The most important argument against the assumption that high compensation can be claimed on the basis of the Epidemic Act is that the damages suffered by Austrian entrepreneurs as a result of the Corona crisis would have occurred even if the business closures, in whatever legal form, had not been ordered. It is more than questionable whether these damages, which were caused by - to put it simply - the virus itself and not by official orders, will be awarded.
We are happy to support you in resolving legal issues related to the Corona crisis and to help you enforce claims. We do not pursue the interests of our clients in the context of mass proceedings or so-called class actions, but exclusively in the context of individual advice. The reason for this is that, in our experience, every case is different - in crucial details at most.
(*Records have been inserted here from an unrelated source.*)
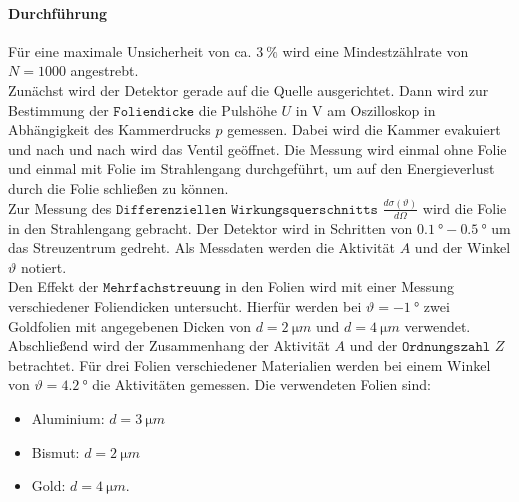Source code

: \paragraph{Durchführung}
Für eine maximale Unsicherheit von ca. $\SI{3}{\%}$ wird eine Mindestzählrate von  $N=1000$ angestrebt.
\\Zunächst wird der Detektor gerade auf die Quelle ausgerichtet.
Dann wird zur Bestimmung der $\texttt{Foliendicke}$ die Pulshöhe $U$ in V am Oszilloskop in Abhängigkeit des Kammerdrucks $p$ gemessen.
Dabei wird die Kammer evakuiert und nach und nach wird das Ventil geöffnet.
Die Messung wird einmal ohne Folie und einmal mit Folie im Strahlengang durchgeführt, um auf den Energieverlust durch die Folie schließen zu können.
\\Zur Messung des $\texttt{Differenziellen Wirkungsquerschnitts}$ $\displaystyle{ \frac{d\sigma (\vartheta)}{d\Omega}}$ wird die Folie in den Strahlengang gebracht.
Der Detektor wird in Schritten von $\SI{0.1}{°} - \SI{0.5}{°}$ um das Streuzentrum gedreht.
Als Messdaten werden die Aktivität $A$ und der Winkel $\vartheta$ notiert.
\\Den Effekt der $\texttt{Mehrfachstreuung}$ in den Folien wird mit einer Messung verschiedener Foliendicken untersucht.
Hierfür werden bei $\vartheta = \SI{-1}{°}$ zwei Goldfolien mit angegebenen Dicken von $d=\SI{2}{\micro m}$ und $d = \SI{4}{\micro m}$ verwendet.
\\Abschließend wird der Zusammenhang der Aktivität $A$ und der $\texttt{Ordnungszahl}$ $Z$ betrachtet.
Für drei Folien verschiedener Materialien werden bei einem Winkel von $\vartheta = \SI{4.2}{°}$ die Aktivitäten gemessen.
Die verwendeten Folien sind:
\begin{itemize}
	\item Aluminium: $d=\SI{3}{\micro m}$
	\item Bismut: $d=\SI{2}{\micro m}$
	\item Gold: $d=\SI{4}{\micro m}$.
\end{itemize}
%
%
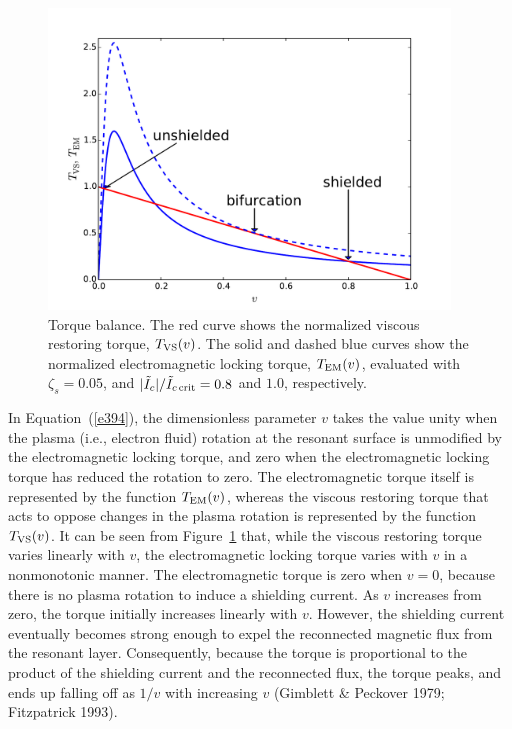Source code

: \documentclass[notitlepage,12pt]{article}
\begin{document}
\begin{figure}[t]
\centerline{\includegraphics[width=0.95\textwidth]{Torque.pdf}}
\caption{Torque balance. The red curve shows the normalized viscous restoring torque, $T_{\rm VS}(v)$. The
solid and dashed blue curves show the normalized electromagnetic locking torque, $T_{\rm EM}(v)$,
evaluated with $\zeta_s=0.05$, and
 $|\tilde{I}_c|/\tilde{I}_{c\,{\rm crit}}=0.8$ and $1.0$, respectively. }\label{f5}
\end{figure}

In Equation~(\ref{e394}), the dimensionless
parameter $v$ takes the value unity when the plasma (i.e., electron fluid) rotation at the resonant surface is unmodified by
the electromagnetic locking torque, and zero when the electromagnetic locking torque has reduced the rotation to zero. The electromagnetic torque itself
is represented  by the function $T_{\rm EM}(v)$, whereas the viscous restoring torque that acts to oppose changes in the plasma rotation is represented
by the function $T_{\rm VS}(v)$. It can be seen from Figure~\ref{f5} that, while the viscous restoring torque varies linearly with $v$,
the electromagnetic locking torque varies with $v$ in a nonmonotonic manner. The electromagnetic torque is
zero when $v=0$, because there is no plasma rotation to induce a shielding current. As $v$ increases from zero, the
torque initially increases linearly with $v$. However, the shielding current eventually becomes strong enough to expel
the reconnected magnetic flux from the resonant layer. Consequently, because the torque
is proportional to the product of the shielding current and the reconnected flux, the torque peaks, and ends up falling off as $1/v$ 
with increasing $v$ (Gimblett \& Peckover 1979; Fitzpatrick 1993). 
\end{document}
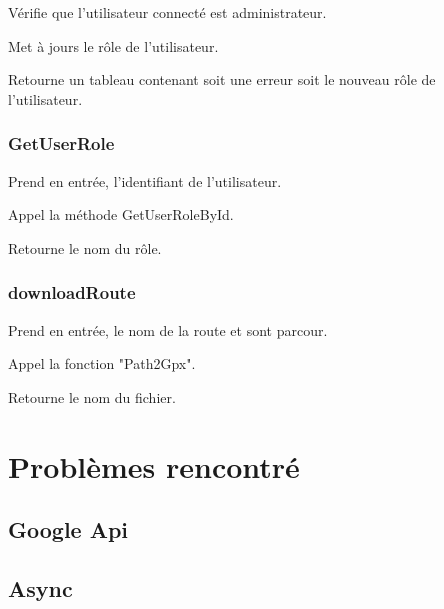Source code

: \documentclass[a4paper]{article}
\newcommand{\rpi}{\emph{Raspbery Pi}}
\begin{document}
Vérifie que l'utilisateur connecté est administrateur.

Met à jours le rôle de l'utilisateur.

Retourne un tableau contenant soit une erreur soit le nouveau rôle de l'utilisateur.

\subsubsection{GetUserRole}
Prend en entrée, l'identifiant de l'utilisateur.

Appel la méthode GetUserRoleById.

Retourne le nom du rôle.

\subsubsection{downloadRoute}
Prend en entrée, le nom de la route et sont parcour.

Appel la fonction "Path2Gpx".

Retourne le nom du fichier.

\pagebreak

\section{Problèmes rencontré}
\subsection{Google Api}
\subsection{Async}

\end{document}
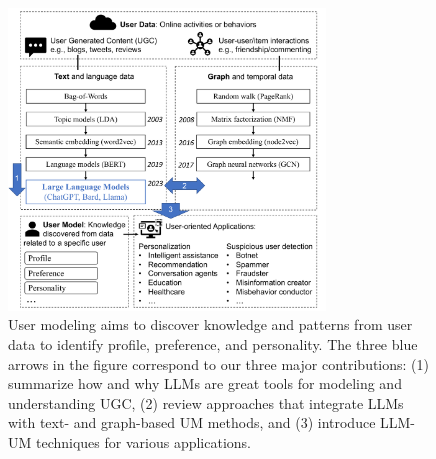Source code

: \documentclass[11pt]{article}
\begin{document}
\begin{figure}[h]
  \centering
  \includegraphics[width=0.75\textwidth]{submissions/Meng2023/figs/intro.pdf}
  \caption{User modeling aims to discover knowledge and patterns from user data to identify profile, preference, and personality. The three blue arrows in the figure correspond to our three major contributions: (1) summarize how and why LLMs are great tools for modeling and understanding UGC, (2) review approaches that integrate LLMs with text- and graph-based UM methods, and (3) introduce LLM-UM techniques for various applications.}
  \label{fig:intro}
\end{figure}

\end{document}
Each claim requires a separate examination, an examination that we cannot carry out when enforcing many similar (but not identical!) claims.
[1] Epidemic Act 1950, Federal Law Gazette 186/1950 as amended I 23/2020.
[2] Ordinance of the Federal Minister for Social Affairs, Health, Care and Consumer Protection issuing the Ordinance on the Restriction of Operations or Closure of Commercial Enterprises in the Event of SARS-CoV-2 (“2019 Novel Coronavirus”) Infections and amending the Ordinance of the Federal Ministry of Social Affairs of 26 June 1957 on the Transport of Persons Suffering from or Suspected of Communicable Diseases, Federal Law Gazette II 74/2020.
[3] See, for example, the regulation KB-KAT-23/22-2020 of 13 March 2020 of the Kitzbühel District Authority.
[4] Federal law enacting a federal law on the establishment of the COVID-19 Crisis Management Fund (COVID-19 Fund Act) and a federal law on provisional measures to prevent the spread of COVID-19 (COVID-19 Measures Act) and amending the 2020 Provisional Budget, the Federal Financial Framework Act 2019 to 2022, the Federal Act on the Establishment of a Federal Reduction Participation Company, the Labor Market Policy Financing Act, the Labor Market Service Act and the Employment Contract Law Adjustment Act (COVID-19 Act), Federal Law Gazette I No. 12/2020.
[5] This wording could be interpreted to mean that individual business closures on the basis of the Epidemic Act are now no longer possible, but this could contradict the next paragraph, which states that “the provisions of the Epidemic Act 1950“ remain untouched.
[6] Ordinance of the Federal Minister for Social Affairs, Health, Care and Consumer Protection concerning provisional measures to prevent the spread of COVID-19, Federal Law Gazette 96/2020 as amended 151/2020.
[7] In fact, the Epidemic Act does not define the terms "epidemic" and "pandemic", but basically only refers to the occurrence of certain diseases - there is therefore no indication in the Epidemic Act itself that the Epidemic Act is "only" designed for local epidemics. In addition, the legislature itself has now included special provisions tailored to COVID-19 in the Epidemic Act (see Section 3a).
[8] VfSlg 16.687/2002, 19.637/2012.
[9] Ordinance of the Federal Minister for Social Affairs, Health, Care and Consumer Protection amending the Ordinance on Provisional Measures to Prevent the Spread of COVID-19, Federal Law Gazette II 151/2020.